文藝春秋』が「「バターン死の行進」女一人で踏破」(笹幸恵、2005年12月号)を掲載したことに対してテニー氏が抗議文を執筆した際に問題になったのは「バターン死の行進」の体験だけでしたが、タイトルの「道のりのさきに」という表現が示す通り、「死の行進」についての記述は全体の10分の1ほどでしかありません。その後フィリピンでの収容所生活、日本への移送を経て大牟田の炭坑で日本の敗戦まで強制労働を課された体験、そして帰国して除隊するまでの経緯が回想されています。帰国した彼を待っていたのは、彼が戦死したと思った婚約者がほんの数ヶ月前に結婚したという知らせだったとのことです。
昨年刊行された『GHQが封印した幻の潜入ルポ ナガサキ昭和20年夏』(ジョージ・ウェラー、毎日新聞社)には、実はテニー氏の名前が登場します(原書50ページ、9月11日の項)。

レスター・テネンバーグ(イリノイ州、シカゴ):「私たちは雲が地面から長崎上空へと湧きあがるのを見て、感嘆したが、それが原子爆弾だったと知ったのは〔日本の〕降伏後だった。」
(私訳。私は邦訳の方は買わなかったので。)

テニー氏の回想にもこの時のことは記されていました(261ページ)。ただし日付には記憶の混乱があるようです。

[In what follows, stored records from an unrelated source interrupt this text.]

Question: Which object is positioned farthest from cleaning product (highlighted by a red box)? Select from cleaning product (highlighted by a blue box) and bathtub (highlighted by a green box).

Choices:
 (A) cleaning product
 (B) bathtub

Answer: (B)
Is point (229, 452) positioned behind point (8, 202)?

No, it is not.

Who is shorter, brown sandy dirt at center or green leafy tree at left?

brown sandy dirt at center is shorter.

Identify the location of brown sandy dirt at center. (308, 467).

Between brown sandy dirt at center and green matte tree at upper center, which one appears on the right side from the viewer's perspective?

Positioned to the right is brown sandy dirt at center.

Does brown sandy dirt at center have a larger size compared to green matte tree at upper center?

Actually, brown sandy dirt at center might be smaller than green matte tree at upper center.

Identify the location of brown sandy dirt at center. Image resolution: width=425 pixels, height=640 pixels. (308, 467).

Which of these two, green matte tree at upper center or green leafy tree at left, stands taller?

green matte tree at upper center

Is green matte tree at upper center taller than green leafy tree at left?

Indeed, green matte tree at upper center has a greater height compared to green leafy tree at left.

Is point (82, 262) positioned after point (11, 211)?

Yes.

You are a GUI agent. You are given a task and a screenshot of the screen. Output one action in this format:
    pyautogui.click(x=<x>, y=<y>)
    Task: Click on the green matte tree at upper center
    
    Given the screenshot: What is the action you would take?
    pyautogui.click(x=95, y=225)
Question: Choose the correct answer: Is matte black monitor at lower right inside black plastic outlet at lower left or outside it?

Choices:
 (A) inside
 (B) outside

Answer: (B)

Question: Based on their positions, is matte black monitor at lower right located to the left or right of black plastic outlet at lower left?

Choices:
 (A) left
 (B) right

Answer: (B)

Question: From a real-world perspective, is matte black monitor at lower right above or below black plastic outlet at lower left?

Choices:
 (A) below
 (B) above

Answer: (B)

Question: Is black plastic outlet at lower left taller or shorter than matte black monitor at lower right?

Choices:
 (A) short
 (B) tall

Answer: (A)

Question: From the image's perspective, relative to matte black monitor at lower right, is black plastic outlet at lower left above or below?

 翌日〔8月19日〕、『シカゴ・トリビューン』紙のジョージ・ウェラーという米国人の新聞記者が私たちの収容所にあらわれた。一体どうやって彼はここまでたどり着いたのだろうか。私たちは彼に質問しようとしたが、反対に彼は、日本人と私たちの戦争についてすべてを話しはじめた。彼は原子爆弾がどのように、なんのために投下されたか、その恐るべき影響などについて説明してくれた。次に彼はシカゴ出身者の数人にインタビューを求めたので、私が応じた。さらに私はボブ・マーチンとジム・バシュレバンを紹介してやった。